* Exercise: Copy the data below verbatim, from the line containing "Ученици од I до IV разреда" through the final line of the data, both included. Omit the pictures.

[Saved entries]
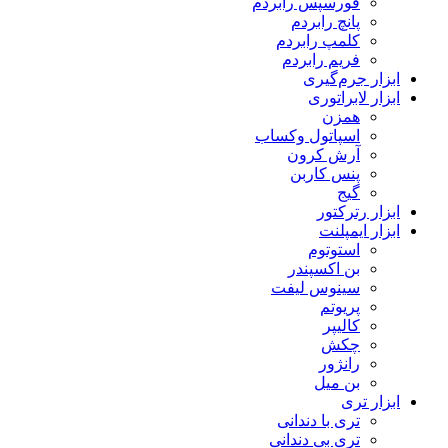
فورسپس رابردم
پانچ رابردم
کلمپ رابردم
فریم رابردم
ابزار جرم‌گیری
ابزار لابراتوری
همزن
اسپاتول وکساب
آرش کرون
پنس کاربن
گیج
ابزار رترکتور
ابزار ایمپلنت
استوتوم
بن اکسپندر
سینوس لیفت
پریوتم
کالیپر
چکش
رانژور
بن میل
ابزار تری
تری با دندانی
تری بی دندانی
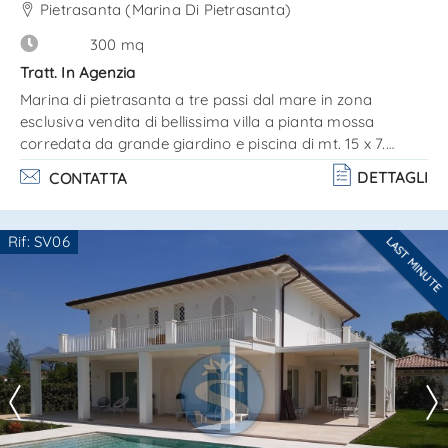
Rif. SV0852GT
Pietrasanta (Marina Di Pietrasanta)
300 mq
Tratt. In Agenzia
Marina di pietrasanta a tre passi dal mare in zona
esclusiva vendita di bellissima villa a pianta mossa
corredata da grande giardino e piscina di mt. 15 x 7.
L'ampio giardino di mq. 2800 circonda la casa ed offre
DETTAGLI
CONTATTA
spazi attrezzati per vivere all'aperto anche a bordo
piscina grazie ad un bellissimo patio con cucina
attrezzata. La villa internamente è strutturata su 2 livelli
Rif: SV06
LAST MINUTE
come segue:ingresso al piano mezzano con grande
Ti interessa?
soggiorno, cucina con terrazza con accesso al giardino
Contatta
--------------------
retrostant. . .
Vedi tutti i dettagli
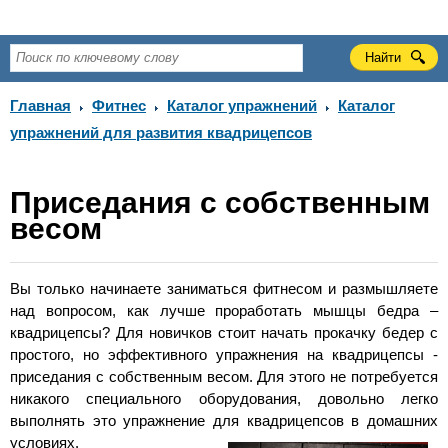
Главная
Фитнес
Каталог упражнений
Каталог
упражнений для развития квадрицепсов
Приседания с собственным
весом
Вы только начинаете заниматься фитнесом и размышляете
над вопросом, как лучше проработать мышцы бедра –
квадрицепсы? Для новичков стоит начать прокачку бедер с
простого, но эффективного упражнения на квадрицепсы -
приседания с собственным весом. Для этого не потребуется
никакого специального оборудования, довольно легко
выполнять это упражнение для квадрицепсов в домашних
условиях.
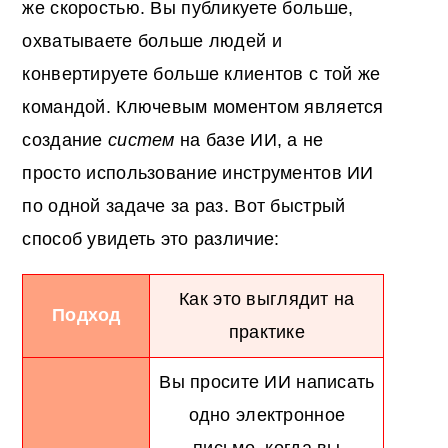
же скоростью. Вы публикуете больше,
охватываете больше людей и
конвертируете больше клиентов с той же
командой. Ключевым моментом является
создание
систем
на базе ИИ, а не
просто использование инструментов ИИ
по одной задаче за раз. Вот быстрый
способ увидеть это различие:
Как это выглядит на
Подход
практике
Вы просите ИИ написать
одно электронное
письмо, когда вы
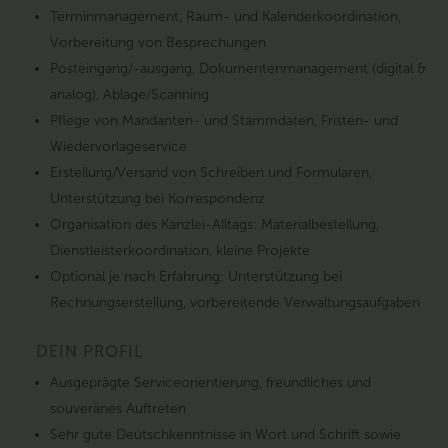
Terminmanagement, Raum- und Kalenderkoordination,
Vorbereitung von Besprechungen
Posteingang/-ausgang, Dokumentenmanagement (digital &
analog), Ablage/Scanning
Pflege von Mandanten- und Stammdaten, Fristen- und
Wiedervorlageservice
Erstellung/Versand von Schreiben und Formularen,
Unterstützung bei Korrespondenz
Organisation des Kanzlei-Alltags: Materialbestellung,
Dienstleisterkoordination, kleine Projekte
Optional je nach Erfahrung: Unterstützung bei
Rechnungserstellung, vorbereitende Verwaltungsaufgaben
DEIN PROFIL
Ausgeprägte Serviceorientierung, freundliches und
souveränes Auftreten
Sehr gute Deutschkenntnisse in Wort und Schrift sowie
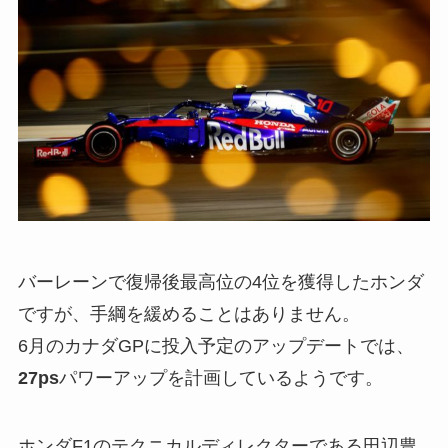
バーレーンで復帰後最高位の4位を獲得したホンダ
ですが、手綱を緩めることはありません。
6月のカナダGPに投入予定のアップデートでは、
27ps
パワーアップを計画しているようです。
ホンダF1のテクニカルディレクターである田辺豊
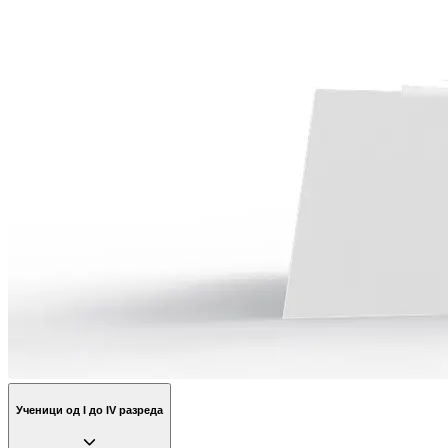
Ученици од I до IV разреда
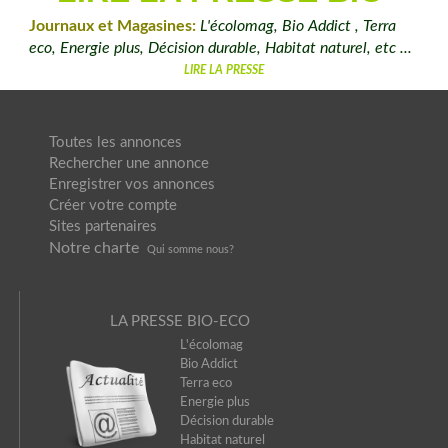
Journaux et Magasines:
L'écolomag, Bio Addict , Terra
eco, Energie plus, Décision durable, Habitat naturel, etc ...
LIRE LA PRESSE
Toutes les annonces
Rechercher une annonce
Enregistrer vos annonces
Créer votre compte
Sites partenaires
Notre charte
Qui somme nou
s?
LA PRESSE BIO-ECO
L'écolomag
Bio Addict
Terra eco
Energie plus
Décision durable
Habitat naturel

* Response to the task:
Ученици од I до IV разреда
Journaux et Magasines:
L'écolomag, Bio Addict , Terra
eco, Energie plus, Décision durable, Habitat naturel, etc ...
LIRE LA PRESSE
Toutes les annonces
Rechercher une annonce
Enregistrer vos annonces
Créer votre compte
Sites partenaires
Notre charte
Qui somme nou
s?
LA PRESSE BIO-ECO
L'écolomag
Bio Addict
Terra eco
Energie plus
Décision durable
Habitat naturel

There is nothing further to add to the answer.